### EXERCISE
The result should be an exact copy of the entries that follow, with no pictures included.

Stored dataset items
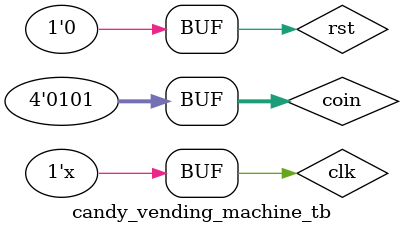
<source format=v>


module candy_vending_machine_tb;

	// Inputs
	reg clk;
	reg rst;
	reg [3:0] coin;
	wire candy;

	// Instantiate the Unit Under Test (UUT)
	candy_vending_machine_using_moore uut (
		.clk(clk), 
		.rst(rst),
		.coin(coin),
		.candy(candy)
	);
	always #5 clk=~clk;
	
	initial begin
		// Initialize Inputs
		clk = 0;
		rst = 0;
		coin = 0;
	end

	initial begin 
		rst = 1;
		#10 rst = 0;
	end
	
	initial begin 
		coin = 4'b0101;
		#10;
		coin = 4'b1010;
		#10;
	end
	
	initial begin 
		coin = 4'b1010;
		#10;
		coin = 4'b0101;
		#10;
	end
	
	initial begin 
		coin = 4'b0101;
		#10;
		coin = 4'b0101;
		#10;
		coin = 4'b1010;
		#10;
	end
	
	initial begin 
		coin = 4'b1010;
		#10;
		coin = 4'b0101;
		#10;
	end
	
	
	
      
endmodule


</source>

### EXERCISE OUTPUT
<source format=v>


module candy_vending_machine_tb;

	// Inputs
	reg clk;
	reg rst;
	reg [3:0] coin;
	wire candy;

	// Instantiate the Unit Under Test (UUT)
	candy_vending_machine_using_moore uut (
		.clk(clk), 
		.rst(rst),
		.coin(coin),
		.candy(candy)
	);
	always #5 clk=~clk;
	
	initial begin
		// Initialize Inputs
		clk = 0;
		rst = 0;
		coin = 0;
	end

	initial begin 
		rst = 1;
		#10 rst = 0;
	end
	
	initial begin 
		coin = 4'b0101;
		#10;
		coin = 4'b1010;
		#10;
	end
	
	initial begin 
		coin = 4'b1010;
		#10;
		coin = 4'b0101;
		#10;
	end
	
	initial begin 
		coin = 4'b0101;
		#10;
		coin = 4'b0101;
		#10;
		coin = 4'b1010;
		#10;
	end
	
	initial begin 
		coin = 4'b1010;
		#10;
		coin = 4'b0101;
		#10;
	end
	
	
	
      
endmodule


</source>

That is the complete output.